**DATA UNDER STUDY**
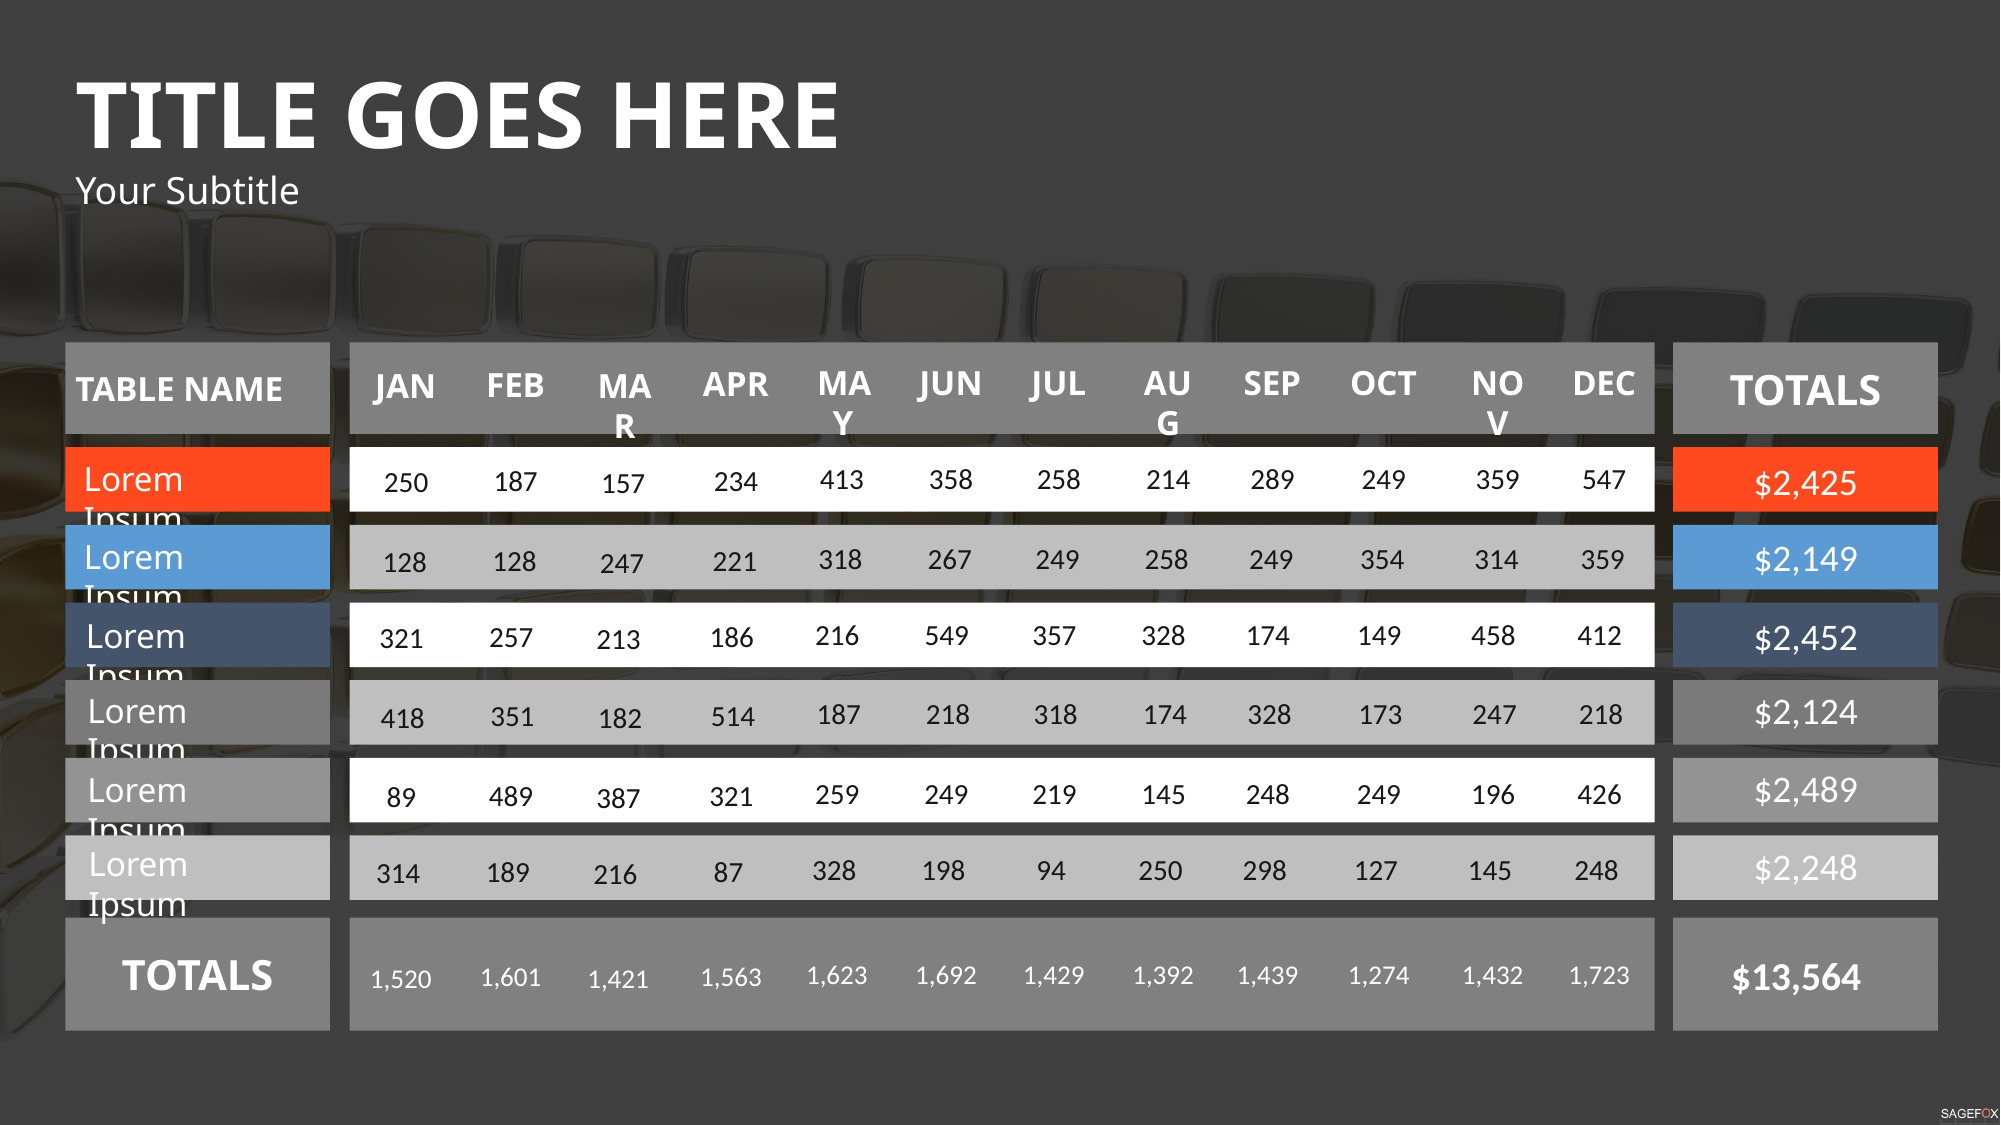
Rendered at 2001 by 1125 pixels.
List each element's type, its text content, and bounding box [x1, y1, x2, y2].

text_box [349, 446, 1656, 513]
text_box 157 [574, 456, 672, 507]
text_box [1672, 602, 1939, 668]
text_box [65, 835, 330, 900]
text_box [1672, 341, 1939, 435]
text_box [1672, 679, 1939, 746]
text_box 174 [1219, 608, 1317, 659]
text_box 549 [897, 608, 996, 659]
text_box 248 [1219, 767, 1317, 818]
text_box NOV [1448, 354, 1547, 449]
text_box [65, 602, 330, 668]
text_box 128 [355, 536, 454, 586]
text_box [349, 602, 1656, 668]
text_box [349, 757, 1656, 823]
text_box JUL [1010, 354, 1108, 410]
text_box 1,429 [997, 950, 1107, 998]
text_box APR [687, 356, 785, 411]
text_box 354 [1333, 532, 1431, 583]
text_box $2,452 [1721, 605, 1890, 666]
text_box FEB [466, 356, 565, 412]
text_box 321 [352, 611, 451, 662]
text_box JUN [902, 354, 1000, 410]
text_box OCT [1334, 354, 1433, 410]
text_box 321 [682, 769, 781, 820]
text_box 1,692 [890, 950, 997, 998]
text_box 1,723 [1543, 950, 1656, 998]
text_box AUG [1119, 354, 1217, 449]
text_box 128 [465, 534, 564, 585]
text_box 1,392 [1107, 950, 1211, 998]
text_box 196 [1444, 767, 1542, 818]
text_box 187 [467, 455, 565, 505]
text_box 1,623 [780, 950, 890, 998]
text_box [65, 757, 330, 823]
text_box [65, 524, 330, 590]
text_box 187 [789, 688, 888, 738]
text_box 357 [1005, 608, 1104, 659]
text_box 247 [1445, 688, 1544, 738]
text_box 258 [1010, 453, 1108, 503]
text_box MAY [792, 354, 894, 449]
text_box $2,248 [1721, 835, 1890, 896]
text_box 214 [1119, 453, 1217, 503]
text_box 418 [354, 691, 452, 742]
text_box [349, 679, 1656, 746]
text_box 1,520 [345, 953, 457, 1001]
text_box 1,274 [1322, 950, 1435, 998]
text_box 318 [1007, 688, 1105, 738]
text_box $2,425 [1721, 450, 1890, 511]
text_box 149 [1330, 608, 1428, 659]
text_box 1,601 [454, 952, 567, 1000]
text_box MAR [574, 358, 675, 453]
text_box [65, 447, 330, 512]
text_box 298 [1216, 843, 1314, 894]
text_box 186 [682, 610, 781, 661]
text_box 249 [1008, 532, 1107, 583]
text_box TOTALS [1712, 356, 1899, 421]
text_box 413 [793, 453, 891, 503]
text_box 145 [1441, 843, 1539, 894]
text_box 173 [1331, 688, 1430, 738]
text_box 267 [901, 532, 999, 583]
text_box [349, 341, 1656, 435]
text_box 314 [349, 847, 447, 897]
text_box 314 [1447, 532, 1546, 583]
text_box 259 [788, 767, 886, 818]
text_box 1,439 [1211, 950, 1322, 998]
text_box 174 [1116, 688, 1214, 738]
text_box [1672, 524, 1939, 590]
text_box 351 [463, 690, 562, 740]
text_box 218 [899, 688, 997, 738]
text_box 218 [1552, 688, 1650, 738]
text_box SEP [1223, 354, 1322, 410]
text_box 387 [569, 771, 668, 822]
text_box DEC [1555, 354, 1653, 410]
text_box 358 [902, 453, 1000, 503]
text_box 249 [1334, 453, 1433, 503]
text_box [349, 834, 1656, 901]
text_box [349, 917, 1656, 1032]
text_box 328 [1220, 688, 1319, 738]
text_box 328 [1114, 608, 1213, 659]
text_box 547 [1555, 453, 1653, 503]
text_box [65, 680, 330, 745]
text_box 257 [462, 610, 560, 661]
text_box $2,149 [1721, 526, 1890, 587]
text_box [1672, 917, 1939, 1032]
text_box 258 [1118, 532, 1216, 583]
text_box 234 [687, 454, 785, 505]
text_box 127 [1327, 843, 1425, 894]
text_box 249 [1330, 767, 1428, 818]
text_box 328 [785, 843, 883, 894]
text_box 216 [788, 608, 887, 659]
text_box 87 [679, 845, 778, 896]
text_box [1672, 446, 1939, 513]
text_box 514 [684, 690, 782, 740]
text_box 247 [573, 536, 671, 587]
text_box 94 [1002, 843, 1100, 894]
text_box 359 [1554, 532, 1652, 583]
text_box 250 [1111, 843, 1210, 894]
text_box 89 [352, 771, 451, 821]
text_box [1672, 757, 1939, 823]
text_box JAN [357, 357, 455, 413]
text_box 1,563 [675, 952, 787, 1000]
text_box 1,421 [562, 954, 675, 1002]
text_box 412 [1550, 608, 1649, 659]
text_box 318 [791, 532, 890, 583]
text_box $2,124 [1721, 679, 1890, 740]
text_box 289 [1223, 453, 1322, 503]
text_box [349, 524, 1656, 590]
text_box 458 [1444, 608, 1542, 659]
text_box 221 [685, 534, 784, 585]
text_box [1672, 834, 1939, 901]
text_box 182 [571, 692, 669, 742]
text_box 359 [1449, 453, 1547, 503]
text_box $2,489 [1721, 757, 1890, 818]
text_box 145 [1114, 767, 1213, 818]
text_box 1,432 [1436, 950, 1543, 998]
text_box $13,564 [1712, 943, 1880, 1006]
text_box 249 [897, 767, 996, 818]
picture [0, 0, 2001, 1125]
text_box 189 [459, 845, 557, 896]
text_box 250 [357, 456, 455, 507]
text_box 249 [1222, 532, 1320, 583]
text_box 248 [1547, 843, 1646, 894]
text_box 198 [894, 843, 993, 894]
text_box TITLE GOES HERE Your Subtitle [60, 49, 1036, 220]
text_box 216 [566, 847, 665, 898]
text_box 489 [462, 770, 560, 820]
text_box 219 [1005, 767, 1104, 818]
text_box 213 [569, 612, 668, 663]
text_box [59, 342, 330, 435]
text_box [65, 917, 330, 1031]
text_box 426 [1550, 767, 1649, 818]
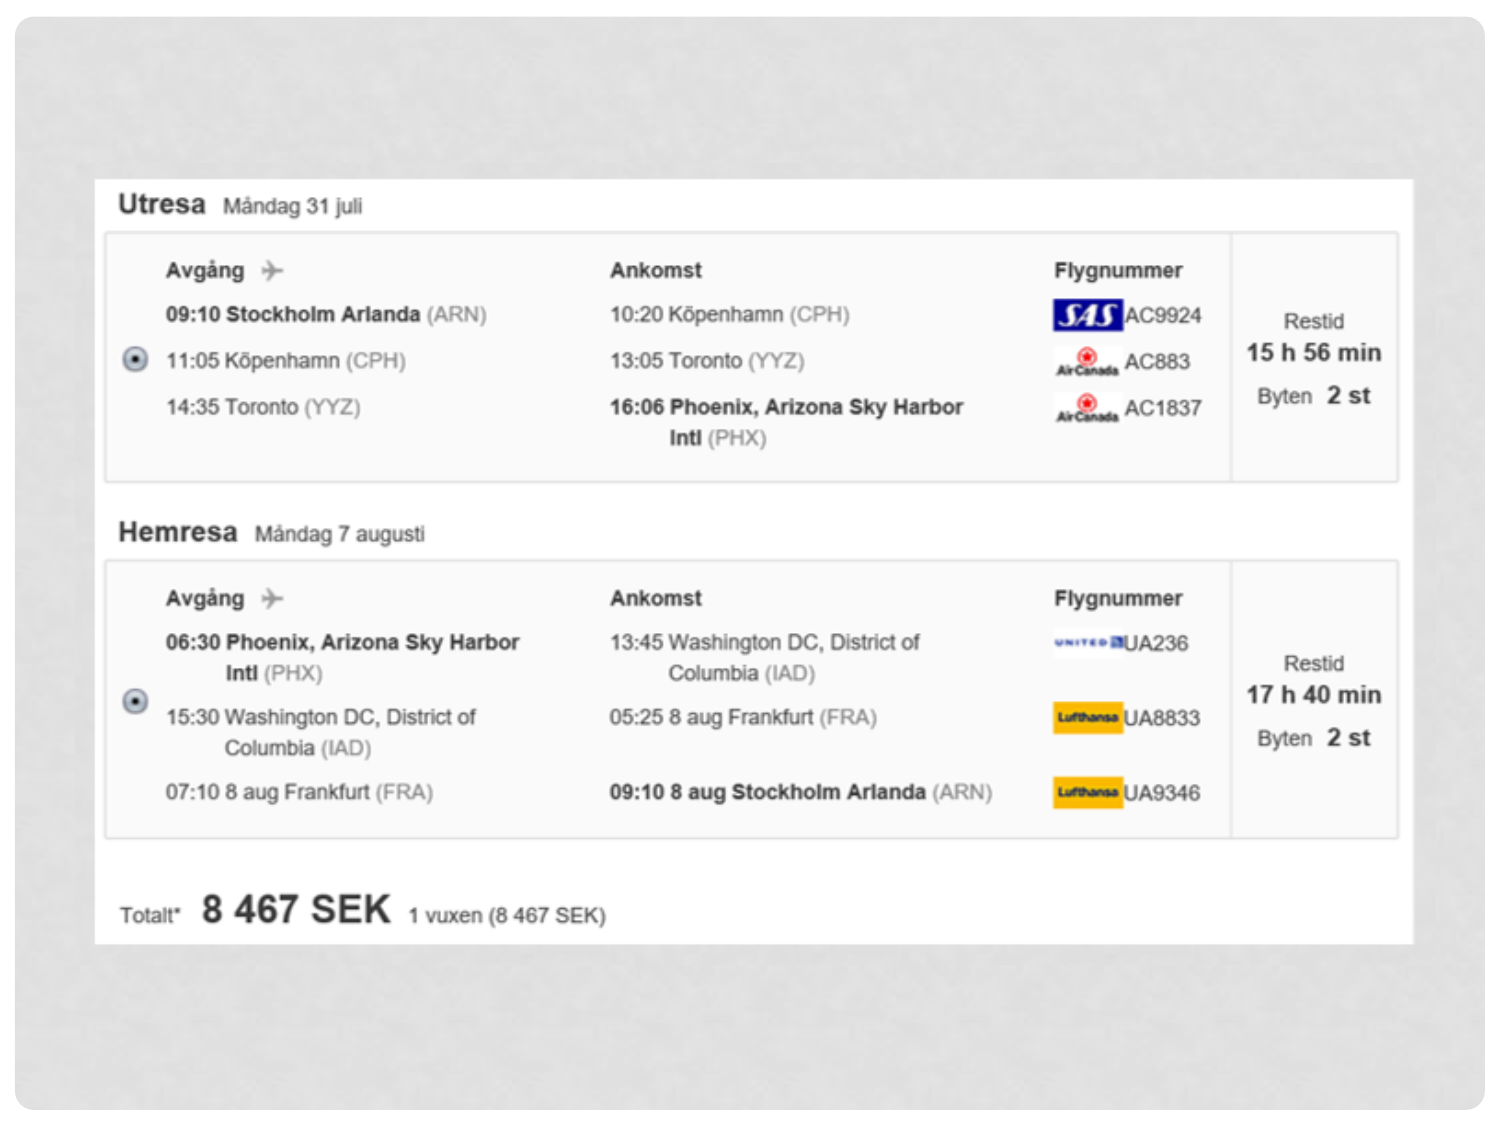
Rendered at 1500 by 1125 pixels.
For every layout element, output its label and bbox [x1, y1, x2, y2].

**GOAL OF THE EXERCISE**
Write the lines from the line containing "text_box [59, 342, 330, 435]" through the last line of the data out again exactly, and only those lines; pictures stay out.

**OUTPUT OF THE TASK**
text_box [59, 342, 330, 435]
text_box [65, 917, 330, 1031]
text_box 426 [1550, 767, 1649, 818]
Rendered at 1500 by 1125 pixels.
For every layout element, output its label and bbox [x1, y1, x2, y2].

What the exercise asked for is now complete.